§ PROMPT A
In the study of the semi-circular steel pipe channel, how many years had the steel pipe been in operation?
==========
EXPERIMENTAL INVESTIGATION OF FLOW DISCHARGE IN A SEMI-CIRCULAR STEEL PIPE CHANNEL

ABSTRACT

This study focuses on the investigation of hydraulic processes in a semi-circular steel pipe channel. A steel pipe that had been in operation for 30 years was used as the test channel, with an internal diameter of 165 mm and a length of 2 m. Average flow velocity was measured using a GMCM-1 micrometer, and discharge was determined by both velocity-area and mass methods. The comparison of these methods revealed a deviation of about 3%. The results demonstrate that the velocity-area method provides reliable estimates of flow discharge in semicircular steel pipe channels under turbulent flow conditions.

This study focuses on the investigation of hydraulic processes in a semi-circular steel pipe channel. A steel pipe that had been in operation for 30 years was used as the channel, with an internal diameter of 165 mm and a length of 2 m. The average velocity of the fluid flow was measured using a GMCM-1 micrometer. When the fluid depth was 28 mm, the fluid flow rate was determined using the velocity-area method. The results determined by the velocity-area method and the mass method were compared.

АННОТАЦИЯ

В данной работе изучаются гидравлические процессы в канале, выполненном из полукруглой стальной трубы. В качестве канала использовалась стальная труба, находившаяся в эксплуатации 30 лет, с внутренним диаметром 165 мм и длиной 2 м. Средняя скорость потока измерялась микрометром ГМЦМ-1, а расход определялся методами «скорость-площадь» и масс. Сравнение этих методов показало отклонение около 3%. Результаты показывают, что метод «скорость-площадь» обеспечивает достоверные оценки расхода потока в полукруглых стальных трубах при турбулентном течении.

В данной научно-исследовательской работе исследовались гидравлические процессы в канале, выполненном из полукруглой стальной трубы. В качестве канала использовалась стальная труба, находившаяся в эксплуатации 30 лет, внутренним диаметром 165 мм и длиной 2 м. Средняя скорость потока жидкости измерялась микрометром ГМЦМ-1. При глубине жидкости 28 мм расход жидкости определялся методом «скорость-площадь». Сравнивались результаты, полученные методом «скорость-площадь» и методом масс.

Keywords: steel pipe, semi-circular channel, velocity distribution, discharge estimation, mass-based method, turbulent flow.

Ключевые слова: стальная труба, полукруглый канал, распределение скорости, оценка расхода, массовый метод, турбулентное течение.

1. Introduction.

The study of hydraulic processes in a semicircular channel is currently of great practical and theoretical importance. Although hydraulic processes in trapezoidal channels have been studied in many cases, processes in semicircular channels have been studied relatively less. In addition, one of the important tasks is to study the channel roughness and hydraulic processes in a steel pipe that has been operated for a certain period of time. There is a need to determine several parameters of hydraulic processes, including the average velocity and velocity distribution in the channel, through experiments. [1, 4, 9].

Determining fluid flow rate is a key objective in experimental and engineering projects. In most cases, flow rate is determined using velocity-area methods, but in laboratory conditions, determining flow rate by mass method helps us to obtain more accurate results.
==========
§ PROMPT B
Print the part of the listing that opens with the line containing "current is applied. This effectively" and runs through the end of the listing, leaving the pictures out.

§ Collected data
==========
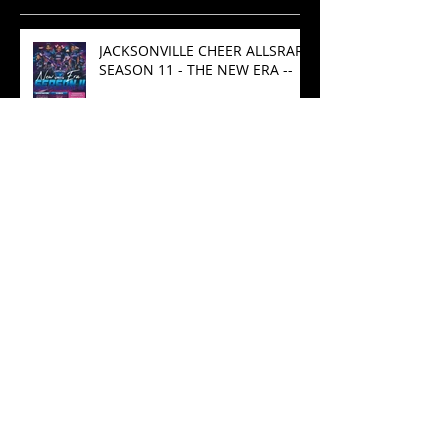
Recent Posts
JACKSONVILLE CHEER ALLSRARS
SEASON 11 - THE NEW ERA --
Championship Rings After
Competition
Spot Light- ATHLETE OF THE
MONTH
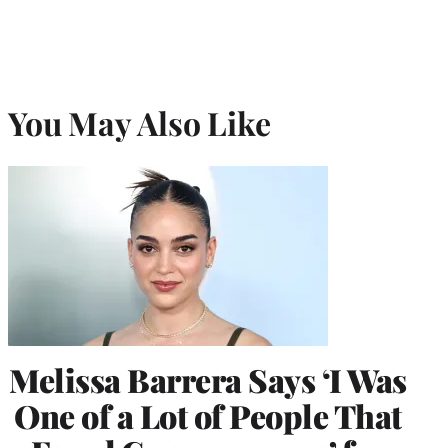
You May Also Like
Melissa Barrera Says ‘I Was
One of a Lot of People That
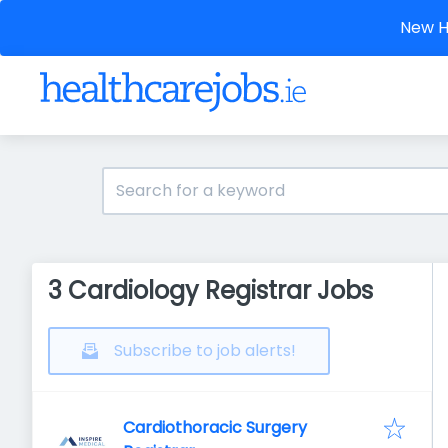
New He
3 Cardiology Registrar Jobs
Subscribe to job alerts!
Cardiothoracic Surgery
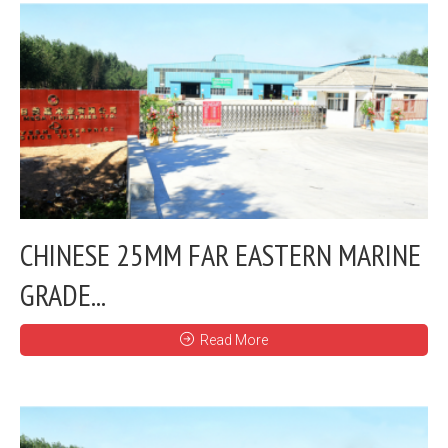
CHINESE 25MM FAR EASTERN MARINE
GRADE...
Read More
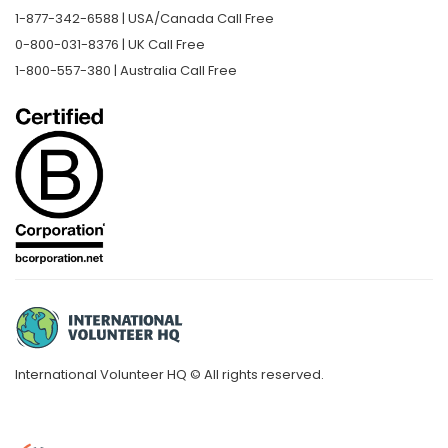
1-877-342-6588 | USA/Canada Call Free
0-800-031-8376 | UK Call Free
1-800-557-380 | Australia Call Free
International Volunteer HQ © All rights reserved.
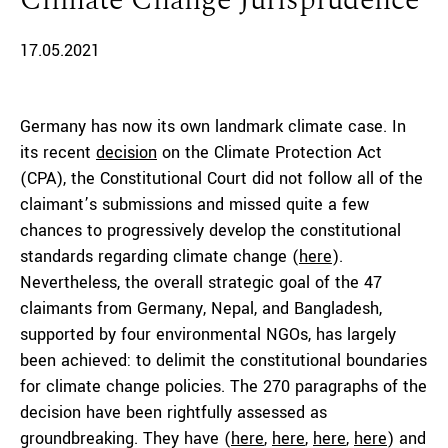
Climate Change Jurisprudence
17.05.2021
Germany has now its own landmark climate case. In
its recent
decision
on the Climate Protection Act
(CPA), the Constitutional Court did not follow all of the
claimant’s submissions and missed quite a few
chances to progressively develop the constitutional
standards regarding climate change (
here
).
Nevertheless, the overall strategic goal of the 47
claimants from Germany, Nepal, and Bangladesh,
supported by four environmental NGOs, has largely
been achieved: to delimit the constitutional boundaries
for climate change policies. The 270 paragraphs of the
decision have been rightfully assessed as
groundbreaking. They have (
here
,
here
,
here
,
here
) and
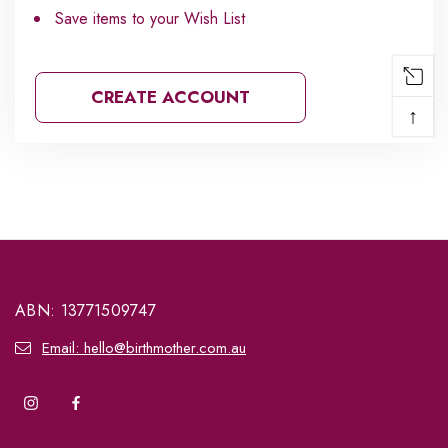
Save items to your Wish List
CREATE ACCOUNT
↑
ABN: 13771509747
Email: hello@birthmother.com.au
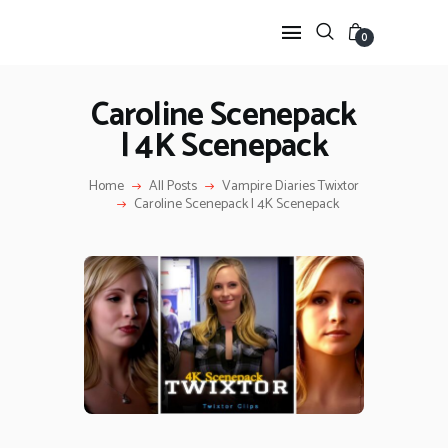
0
Caroline Scenepack
| 4K Scenepack
HOME
ANIME TWIXTOR
Home
All Posts
Vampire Diaries Twixtor
SCENEPACK
Caroline Scenepack | 4K Scenepack
ANIME CLIPS RAW
SERIES SCENEPACK
CATEGORIES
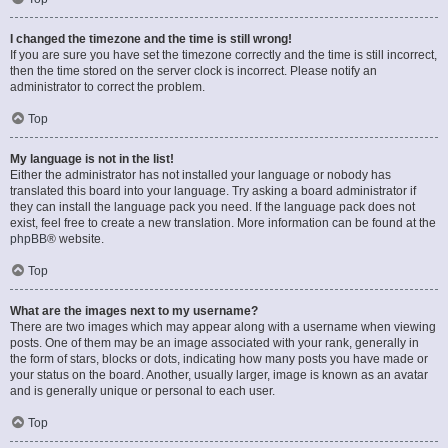
I changed the timezone and the time is still wrong!
If you are sure you have set the timezone correctly and the time is still incorrect,
then the time stored on the server clock is incorrect. Please notify an
administrator to correct the problem.
Top
My language is not in the list!
Either the administrator has not installed your language or nobody has
translated this board into your language. Try asking a board administrator if
they can install the language pack you need. If the language pack does not
exist, feel free to create a new translation. More information can be found at the
phpBB
® website.
Top
What are the images next to my username?
There are two images which may appear along with a username when viewing
posts. One of them may be an image associated with your rank, generally in
the form of stars, blocks or dots, indicating how many posts you have made or
your status on the board. Another, usually larger, image is known as an avatar
and is generally unique or personal to each user.
Top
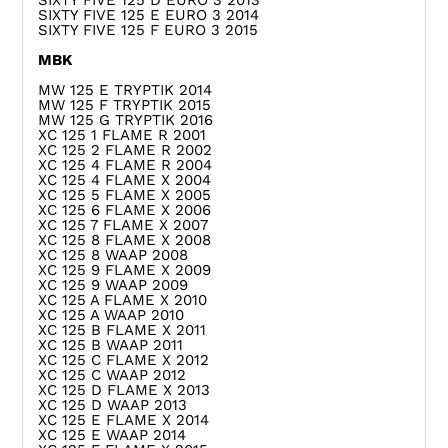
SIXTY FIVE 125 D EURO 3 2013
SIXTY FIVE 125 E EURO 3 2014
SIXTY FIVE 125 F EURO 3 2015
MBK
MW 125 E TRYPTIK 2014
MW 125 F TRYPTIK 2015
MW 125 G TRYPTIK 2016
XC 125 1 FLAME R 2001
XC 125 2 FLAME R 2002
XC 125 4 FLAME R 2004
XC 125 4 FLAME X 2004
XC 125 5 FLAME X 2005
XC 125 6 FLAME X 2006
XC 125 7 FLAME X 2007
XC 125 8 FLAME X 2008
XC 125 8 WAAP 2008
XC 125 9 FLAME X 2009
XC 125 9 WAAP 2009
XC 125 A FLAME X 2010
XC 125 A WAAP 2010
XC 125 B FLAME X 2011
XC 125 B WAAP 2011
XC 125 C FLAME X 2012
XC 125 C WAAP 2012
XC 125 D FLAME X 2013
XC 125 D WAAP 2013
XC 125 E FLAME X 2014
XC 125 E WAAP 2014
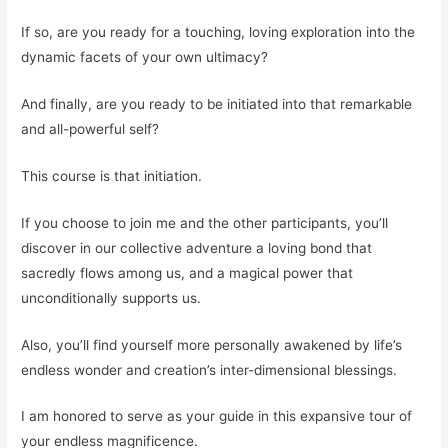
If so, are you ready for a touching, loving exploration into the
dynamic facets of your own ultimacy?
And finally, are you ready to be initiated into that remarkable
and all-powerful self?
This course is that initiation.
If you choose to join me and the other participants, you’ll
discover in our collective adventure a loving bond that
sacredly flows among us, and a magical power that
unconditionally supports us.
Also, you’ll find yourself more personally awakened by life’s
endless wonder and creation’s inter-dimensional blessings.
I am honored to serve as your guide in this expansive tour of
your endless magnificence.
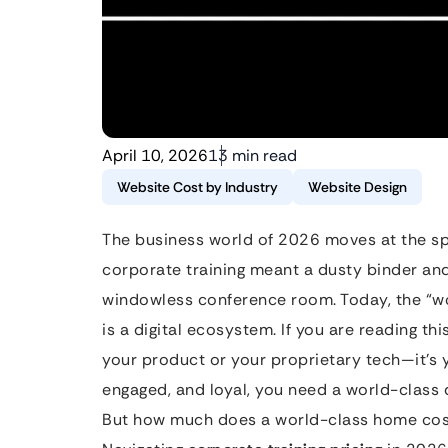
April 10, 2026
13 min read
Website Cost by Industry
Website Design
The business world of 2026 moves at the s
corporate training meant a dusty binder an
windowless conference room. Today, the “wo
is a digital ecosystem. If you are reading th
your product or your proprietary tech—it’s 
engaged, and loyal, you need a world-class d
But how much does a world-class home cost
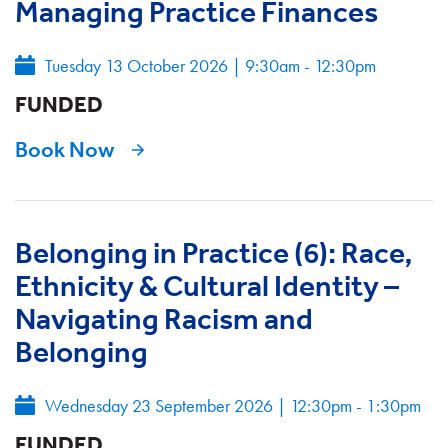
Managing Practice Finances
Tuesday 13 October 2026
|
9:30am - 12:30pm
FUNDED
Book Now
Belonging in Practice (6): Race,
Ethnicity & Cultural Identity –
Navigating Racism and
Belonging
Wednesday 23 September 2026
|
12:30pm - 1:30pm
FUNDED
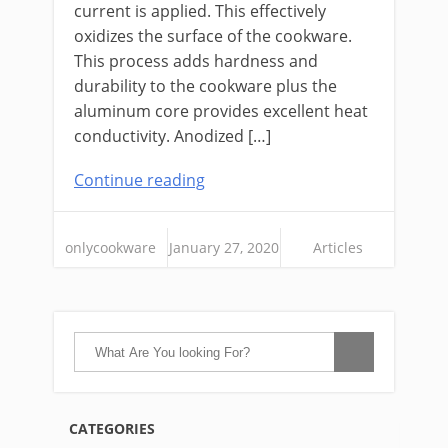
current is applied. This effectively
oxidizes the surface of the cookware.
This process adds hardness and
durability to the cookware plus the
aluminum core provides excellent heat
conductivity. Anodized […]
Continue reading
onlycookware
January 27, 2020
Articles
CATEGORIES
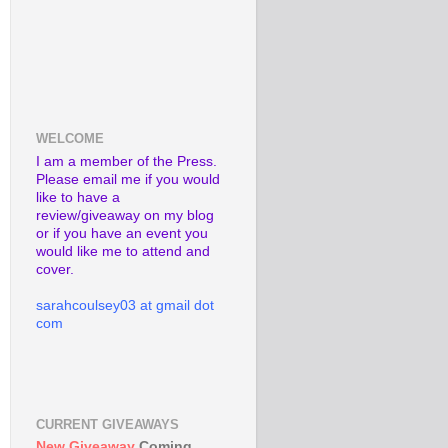
WELCOME
I am a member of the Press.
Please email me if you would
like to have a
review/giveaway on my blog
or if you have an event you
would like me to attend and
cover.
sarahcoulsey03 at gmail dot
com
CURRENT GIVEAWAYS
New Giveaway
Coming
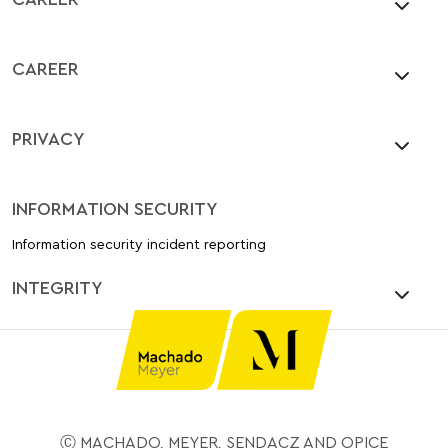
CAREER
PRIVACY
INFORMATION SECURITY
Information security incident reporting
INTEGRITY
Ⓒ MACHADO, MEYER, SENDACZ AND OPICE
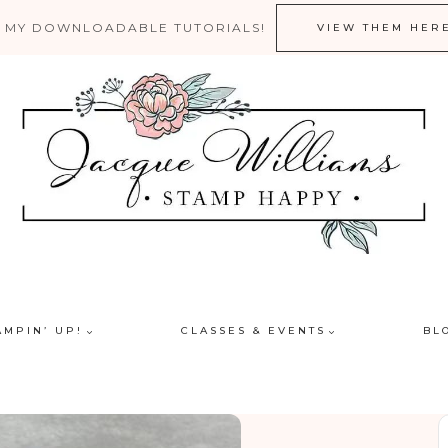
 MY DOWNLOADABLE TUTORIALS!
VIEW THEM HER
AMPIN’ UP!
CLASSES & EVENTS
BL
==========
§ ANSWER AREA A
30 years.

§ ANSWER AREA B
current is applied. This effectively
oxidizes the surface of the cookware.
This process adds hardness and
durability to the cookware plus the
aluminum core provides excellent heat
conductivity. Anodized […]
Continue reading
onlycookware
January 27, 2020
Articles
CATEGORIES
WELCOME
I am a member of the Press.
Please email me if you would
like to have a
review/giveaway on my blog
or if you have an event you
would like me to attend and
cover.
sarahcoulsey03 at gmail dot
com
CURRENT GIVEAWAYS
New Giveaway
Coming
CAREER
PRIVACY
INFORMATION SECURITY
Information security incident reporting
INTEGRITY
Ⓒ MACHADO, MEYER, SENDACZ AND OPICE
 MY DOWNLOADABLE TUTORIALS!
VIEW THEM HER
AMPIN’ UP!
CLASSES & EVENTS
BL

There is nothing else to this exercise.